Task objective | Put everything from the line containing "accuracy, and utility. From our earl" down to the line containing "relationships we have (in the famil", both included, into a JSON list of strings with one string per line and blank lines left out.

---- Source records

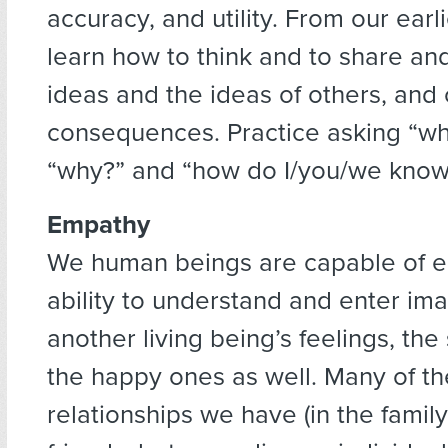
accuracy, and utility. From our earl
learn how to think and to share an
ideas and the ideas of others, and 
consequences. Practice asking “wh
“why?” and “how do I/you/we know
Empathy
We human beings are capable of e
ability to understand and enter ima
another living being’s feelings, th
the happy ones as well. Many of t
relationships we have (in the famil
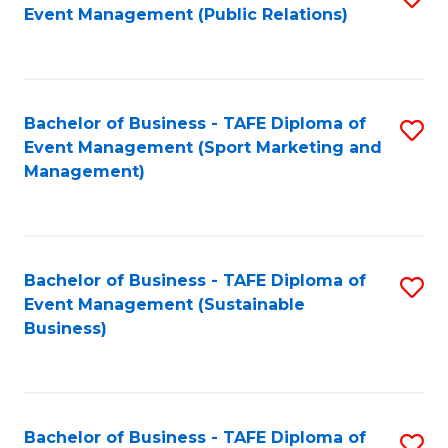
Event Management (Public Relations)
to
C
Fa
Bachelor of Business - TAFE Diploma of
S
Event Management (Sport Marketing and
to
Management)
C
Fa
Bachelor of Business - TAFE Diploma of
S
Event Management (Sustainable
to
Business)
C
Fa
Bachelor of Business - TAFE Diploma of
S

--------
---- Source records

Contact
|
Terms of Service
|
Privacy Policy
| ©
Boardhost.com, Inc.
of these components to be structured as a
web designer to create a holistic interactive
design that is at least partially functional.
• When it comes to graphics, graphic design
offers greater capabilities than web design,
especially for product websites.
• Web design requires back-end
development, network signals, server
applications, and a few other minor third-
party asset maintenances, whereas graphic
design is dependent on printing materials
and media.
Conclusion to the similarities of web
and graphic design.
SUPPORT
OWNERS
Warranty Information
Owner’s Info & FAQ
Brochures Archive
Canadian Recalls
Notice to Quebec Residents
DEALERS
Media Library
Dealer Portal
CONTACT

--------

Answer space |
[
  "accuracy, and utility. From our earl",
  "learn how to think and to share an",
  "ideas and the ideas of others, and ",
  "consequences. Practice asking “wh",
  "“why?” and “how do I/you/we know",
  "Empathy",
  "We human beings are capable of e",
  "ability to understand and enter ima",
  "another living being’s feelings, th",
  "the happy ones as well. Many of t",
  "relationships we have (in the famil"
]